• [Task goal]
Below are entries. Copy exactly the lines running from the line that holds "table_cell [392, 1197, 606, 1317]" to the line that holds "table_header [607, 1165, 822, 1196]", with both ends included.

• [Data records]
= Beginning of Section =

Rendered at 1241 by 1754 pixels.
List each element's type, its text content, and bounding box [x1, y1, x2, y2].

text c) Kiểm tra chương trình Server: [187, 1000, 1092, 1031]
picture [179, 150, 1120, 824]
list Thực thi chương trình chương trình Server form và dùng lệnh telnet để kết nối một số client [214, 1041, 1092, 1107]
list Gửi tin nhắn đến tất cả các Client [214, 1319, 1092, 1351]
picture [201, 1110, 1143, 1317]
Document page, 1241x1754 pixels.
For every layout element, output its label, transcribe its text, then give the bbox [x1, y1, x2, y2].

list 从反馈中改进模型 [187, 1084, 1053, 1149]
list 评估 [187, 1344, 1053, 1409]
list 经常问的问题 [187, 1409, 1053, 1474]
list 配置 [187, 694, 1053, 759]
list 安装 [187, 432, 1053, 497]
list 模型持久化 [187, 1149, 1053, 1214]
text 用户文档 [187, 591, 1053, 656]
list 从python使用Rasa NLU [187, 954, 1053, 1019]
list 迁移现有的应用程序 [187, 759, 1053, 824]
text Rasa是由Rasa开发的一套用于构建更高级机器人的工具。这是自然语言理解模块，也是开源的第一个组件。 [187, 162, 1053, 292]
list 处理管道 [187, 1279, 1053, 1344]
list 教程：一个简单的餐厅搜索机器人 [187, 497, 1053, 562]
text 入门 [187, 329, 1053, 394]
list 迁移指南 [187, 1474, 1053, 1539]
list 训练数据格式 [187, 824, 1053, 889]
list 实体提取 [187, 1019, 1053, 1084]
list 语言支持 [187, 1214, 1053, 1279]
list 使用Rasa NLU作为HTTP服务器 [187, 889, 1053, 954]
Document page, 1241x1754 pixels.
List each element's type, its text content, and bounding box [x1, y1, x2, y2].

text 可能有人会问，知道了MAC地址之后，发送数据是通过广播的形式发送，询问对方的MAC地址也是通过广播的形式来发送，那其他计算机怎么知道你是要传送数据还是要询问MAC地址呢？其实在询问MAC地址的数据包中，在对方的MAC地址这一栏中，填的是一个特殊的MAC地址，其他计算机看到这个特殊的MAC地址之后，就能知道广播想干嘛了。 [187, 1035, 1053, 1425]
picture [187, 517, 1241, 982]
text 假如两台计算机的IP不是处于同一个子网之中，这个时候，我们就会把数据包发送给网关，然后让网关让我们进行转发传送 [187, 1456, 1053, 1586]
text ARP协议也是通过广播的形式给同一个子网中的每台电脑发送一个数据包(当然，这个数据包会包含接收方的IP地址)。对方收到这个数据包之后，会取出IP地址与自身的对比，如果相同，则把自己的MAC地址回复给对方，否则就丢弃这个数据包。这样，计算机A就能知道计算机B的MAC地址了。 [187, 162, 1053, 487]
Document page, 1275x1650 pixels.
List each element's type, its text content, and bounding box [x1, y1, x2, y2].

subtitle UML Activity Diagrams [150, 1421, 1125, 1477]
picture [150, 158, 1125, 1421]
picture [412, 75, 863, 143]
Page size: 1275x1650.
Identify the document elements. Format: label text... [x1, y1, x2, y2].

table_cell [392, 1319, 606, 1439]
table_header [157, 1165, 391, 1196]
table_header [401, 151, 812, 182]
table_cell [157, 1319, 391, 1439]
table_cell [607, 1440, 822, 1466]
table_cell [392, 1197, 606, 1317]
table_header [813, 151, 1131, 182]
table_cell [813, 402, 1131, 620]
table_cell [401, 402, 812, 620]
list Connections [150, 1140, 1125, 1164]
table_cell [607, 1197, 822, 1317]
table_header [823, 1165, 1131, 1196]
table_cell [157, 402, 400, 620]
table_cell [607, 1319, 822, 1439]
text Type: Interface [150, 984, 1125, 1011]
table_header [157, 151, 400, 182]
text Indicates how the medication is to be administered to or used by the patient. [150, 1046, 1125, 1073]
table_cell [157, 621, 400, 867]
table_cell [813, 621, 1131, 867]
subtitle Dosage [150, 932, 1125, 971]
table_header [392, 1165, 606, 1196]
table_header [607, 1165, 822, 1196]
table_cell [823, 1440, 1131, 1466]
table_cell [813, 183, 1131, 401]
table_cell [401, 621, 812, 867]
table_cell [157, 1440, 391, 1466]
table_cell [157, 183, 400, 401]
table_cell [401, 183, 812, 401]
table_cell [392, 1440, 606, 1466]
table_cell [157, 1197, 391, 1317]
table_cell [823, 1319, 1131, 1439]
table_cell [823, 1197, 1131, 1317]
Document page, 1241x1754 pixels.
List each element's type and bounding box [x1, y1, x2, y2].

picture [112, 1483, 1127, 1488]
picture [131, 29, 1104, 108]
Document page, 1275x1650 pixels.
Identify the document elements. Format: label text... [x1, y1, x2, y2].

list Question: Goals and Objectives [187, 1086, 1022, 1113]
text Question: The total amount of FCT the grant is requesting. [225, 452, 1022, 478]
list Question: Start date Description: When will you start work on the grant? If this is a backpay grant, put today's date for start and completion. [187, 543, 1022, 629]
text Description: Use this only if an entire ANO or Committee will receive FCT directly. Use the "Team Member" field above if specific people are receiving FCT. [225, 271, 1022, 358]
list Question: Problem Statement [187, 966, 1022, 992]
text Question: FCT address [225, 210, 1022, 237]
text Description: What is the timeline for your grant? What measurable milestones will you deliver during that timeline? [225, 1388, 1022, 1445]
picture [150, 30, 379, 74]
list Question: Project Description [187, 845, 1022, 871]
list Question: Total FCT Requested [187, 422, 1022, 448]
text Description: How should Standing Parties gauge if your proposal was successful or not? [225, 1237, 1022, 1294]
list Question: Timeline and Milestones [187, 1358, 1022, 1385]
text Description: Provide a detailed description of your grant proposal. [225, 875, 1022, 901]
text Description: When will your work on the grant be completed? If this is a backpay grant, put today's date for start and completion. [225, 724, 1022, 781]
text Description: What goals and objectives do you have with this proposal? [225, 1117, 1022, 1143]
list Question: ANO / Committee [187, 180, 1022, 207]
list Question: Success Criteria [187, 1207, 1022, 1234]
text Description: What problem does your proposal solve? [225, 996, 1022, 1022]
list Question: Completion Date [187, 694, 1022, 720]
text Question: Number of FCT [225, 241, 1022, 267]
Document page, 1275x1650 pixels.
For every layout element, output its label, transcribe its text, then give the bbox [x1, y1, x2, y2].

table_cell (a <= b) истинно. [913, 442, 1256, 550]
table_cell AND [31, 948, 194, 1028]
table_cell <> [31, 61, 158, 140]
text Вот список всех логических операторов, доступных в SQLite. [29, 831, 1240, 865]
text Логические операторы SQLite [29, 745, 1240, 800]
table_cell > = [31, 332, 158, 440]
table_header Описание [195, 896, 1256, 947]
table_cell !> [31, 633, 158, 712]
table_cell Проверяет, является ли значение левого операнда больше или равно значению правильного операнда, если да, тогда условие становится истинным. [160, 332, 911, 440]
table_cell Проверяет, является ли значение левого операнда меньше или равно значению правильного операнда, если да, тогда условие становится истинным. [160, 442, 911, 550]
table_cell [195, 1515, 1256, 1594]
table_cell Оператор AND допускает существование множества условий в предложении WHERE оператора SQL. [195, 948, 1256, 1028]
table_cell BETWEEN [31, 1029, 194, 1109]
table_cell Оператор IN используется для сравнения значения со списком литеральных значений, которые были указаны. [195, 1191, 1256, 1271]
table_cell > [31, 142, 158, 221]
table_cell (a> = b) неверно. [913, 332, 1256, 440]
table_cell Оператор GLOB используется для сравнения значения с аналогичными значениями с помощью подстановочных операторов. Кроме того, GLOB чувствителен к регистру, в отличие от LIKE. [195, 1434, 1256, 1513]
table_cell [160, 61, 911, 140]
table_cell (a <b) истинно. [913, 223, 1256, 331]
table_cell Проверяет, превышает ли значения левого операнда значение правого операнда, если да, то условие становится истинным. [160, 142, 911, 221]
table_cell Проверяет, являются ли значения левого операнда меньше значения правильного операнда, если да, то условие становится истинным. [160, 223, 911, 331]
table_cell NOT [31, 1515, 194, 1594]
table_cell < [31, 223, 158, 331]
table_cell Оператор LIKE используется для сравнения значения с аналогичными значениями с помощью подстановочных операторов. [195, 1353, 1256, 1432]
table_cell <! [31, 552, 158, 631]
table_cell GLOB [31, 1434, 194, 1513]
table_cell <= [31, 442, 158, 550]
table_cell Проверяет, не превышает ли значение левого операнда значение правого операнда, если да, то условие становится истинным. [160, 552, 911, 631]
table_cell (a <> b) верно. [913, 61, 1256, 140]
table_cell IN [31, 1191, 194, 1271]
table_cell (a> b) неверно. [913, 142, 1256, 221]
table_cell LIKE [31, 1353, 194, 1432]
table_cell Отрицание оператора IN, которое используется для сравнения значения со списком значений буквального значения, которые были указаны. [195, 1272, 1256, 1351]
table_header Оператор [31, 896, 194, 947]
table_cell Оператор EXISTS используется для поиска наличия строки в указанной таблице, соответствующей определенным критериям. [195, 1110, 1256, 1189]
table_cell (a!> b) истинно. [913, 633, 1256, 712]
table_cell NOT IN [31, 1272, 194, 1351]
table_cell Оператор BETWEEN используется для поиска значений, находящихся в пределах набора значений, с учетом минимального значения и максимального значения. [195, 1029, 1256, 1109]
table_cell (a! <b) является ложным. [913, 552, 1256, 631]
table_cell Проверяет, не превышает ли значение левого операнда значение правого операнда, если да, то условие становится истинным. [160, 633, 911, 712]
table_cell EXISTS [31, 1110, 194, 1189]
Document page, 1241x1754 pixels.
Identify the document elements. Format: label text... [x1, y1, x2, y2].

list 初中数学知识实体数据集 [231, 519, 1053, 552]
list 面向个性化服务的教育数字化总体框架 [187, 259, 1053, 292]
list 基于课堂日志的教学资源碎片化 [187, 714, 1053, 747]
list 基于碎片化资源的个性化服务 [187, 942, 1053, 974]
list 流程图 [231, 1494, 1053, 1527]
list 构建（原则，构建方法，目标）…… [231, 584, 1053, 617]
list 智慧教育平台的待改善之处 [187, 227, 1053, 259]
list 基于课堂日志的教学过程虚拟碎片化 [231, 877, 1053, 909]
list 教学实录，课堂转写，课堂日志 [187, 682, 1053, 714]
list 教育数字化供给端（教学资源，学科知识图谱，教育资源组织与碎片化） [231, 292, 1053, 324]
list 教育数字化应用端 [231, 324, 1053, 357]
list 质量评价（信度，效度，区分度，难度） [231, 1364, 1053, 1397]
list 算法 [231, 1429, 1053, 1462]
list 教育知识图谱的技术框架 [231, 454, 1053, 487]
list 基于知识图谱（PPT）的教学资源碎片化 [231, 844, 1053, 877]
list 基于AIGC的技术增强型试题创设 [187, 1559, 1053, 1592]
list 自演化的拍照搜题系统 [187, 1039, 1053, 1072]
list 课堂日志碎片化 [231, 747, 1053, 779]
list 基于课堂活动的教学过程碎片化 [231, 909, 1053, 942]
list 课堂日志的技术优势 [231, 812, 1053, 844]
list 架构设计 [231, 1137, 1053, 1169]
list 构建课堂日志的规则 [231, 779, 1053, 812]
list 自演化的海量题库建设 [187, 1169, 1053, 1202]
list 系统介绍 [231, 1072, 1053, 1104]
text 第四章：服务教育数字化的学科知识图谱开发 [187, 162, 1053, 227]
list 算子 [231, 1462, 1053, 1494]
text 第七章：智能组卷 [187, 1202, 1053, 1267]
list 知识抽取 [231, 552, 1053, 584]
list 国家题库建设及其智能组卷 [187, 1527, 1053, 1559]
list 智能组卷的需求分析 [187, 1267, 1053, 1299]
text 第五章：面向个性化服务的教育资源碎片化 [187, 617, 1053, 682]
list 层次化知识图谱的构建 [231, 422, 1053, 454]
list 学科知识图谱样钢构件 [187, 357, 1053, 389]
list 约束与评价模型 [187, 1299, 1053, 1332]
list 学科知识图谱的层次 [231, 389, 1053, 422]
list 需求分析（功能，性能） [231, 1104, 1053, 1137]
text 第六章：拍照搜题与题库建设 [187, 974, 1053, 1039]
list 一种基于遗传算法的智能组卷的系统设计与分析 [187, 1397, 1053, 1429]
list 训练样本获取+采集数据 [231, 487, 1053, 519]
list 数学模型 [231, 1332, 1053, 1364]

= End of Section =

• [Solution to the problem]
table_cell [392, 1197, 606, 1317]
table_header [813, 151, 1131, 182]
table_cell [813, 402, 1131, 620]
table_cell [401, 402, 812, 620]
list Connections [150, 1140, 1125, 1164]
table_cell [607, 1197, 822, 1317]
table_header [823, 1165, 1131, 1196]
table_cell [157, 402, 400, 620]
table_cell [607, 1319, 822, 1439]
text Type: Interface [150, 984, 1125, 1011]
table_header [157, 151, 400, 182]
text Indicates how the medication is to be administered to or used by the patient. [150, 1046, 1125, 1073]
table_cell [157, 621, 400, 867]
table_cell [813, 621, 1131, 867]
subtitle Dosage [150, 932, 1125, 971]
table_header [392, 1165, 606, 1196]
table_header [607, 1165, 822, 1196]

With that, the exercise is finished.